While the panelists had interestingly divergent post-graduation stories, all three have been on Broadway (Mongell and Madden can currently be seen in An American in Paris), and all follow passions that involve and yet go beyond the world of contemporary concert dance. A theme seemed to emerge about the ways in which it’s possible to chase Broadway dreams while staying attuned to artistic and personal fulfillment. Baja is achieving this balance by pursuing different projects in his various interests (among them acting, dancing, and modeling), while Madden spoke joyfully of his experience in An American in Paris, and shared his belief that there’s now a greater emphasis on high-level dance and choreography on Broadway. Their viewpoints were an encouraging reminder that even among people who have found ways to nurture similar passions, no individual’s career or life path will look the same as anyone else’s.

Baja took this advice further, sharing the perhaps obvious, but nonetheless necessary, insight that we are the only ones responsible for our own happiness and for determining our life direction. “So stay true to yourself and what you really want to do,” he advised, “and learn the art of turning things down respectfully, without burning bridges.”

The panelists also spoke of the difficulties and rewards of going on tour and the reasons for having an agent, a manager, or both.
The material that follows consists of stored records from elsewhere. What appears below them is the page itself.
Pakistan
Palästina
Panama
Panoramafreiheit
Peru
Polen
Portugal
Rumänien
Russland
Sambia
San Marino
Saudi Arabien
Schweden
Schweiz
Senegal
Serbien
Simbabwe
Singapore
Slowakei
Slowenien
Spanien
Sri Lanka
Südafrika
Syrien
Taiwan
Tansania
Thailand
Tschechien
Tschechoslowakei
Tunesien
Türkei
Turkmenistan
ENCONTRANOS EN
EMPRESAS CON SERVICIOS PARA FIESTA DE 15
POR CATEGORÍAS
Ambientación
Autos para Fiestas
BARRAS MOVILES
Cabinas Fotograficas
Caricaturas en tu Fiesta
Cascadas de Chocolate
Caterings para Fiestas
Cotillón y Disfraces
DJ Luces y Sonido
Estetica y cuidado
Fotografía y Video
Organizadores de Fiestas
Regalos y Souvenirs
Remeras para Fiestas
They wrapped up with a few pieces of advice relevant to any life journey: be fully present in whatever you’re engaged in at the moment; save money (job security just isn’t a reality, especially in this field); make and keep strong connections with the people in your life now and with those who become important to you as you go along; maintain a healthy dose of confidence in what you’re doing (“fake it ’til you make it”); and keep feeding your passions by trying everything that interests you.

They ended with the reassuring reminder that “it’s going to be O.K. even if you don’t have a job the day you graduate.” On what was perhaps a rare day in Juilliard history, the seniors breathed sighs of relief and I, at the end of my third year, did too. The three successful young artists on the panel were reassuring proof that life does exist on the other side of graduation, and that each person gets to define her own notion of success.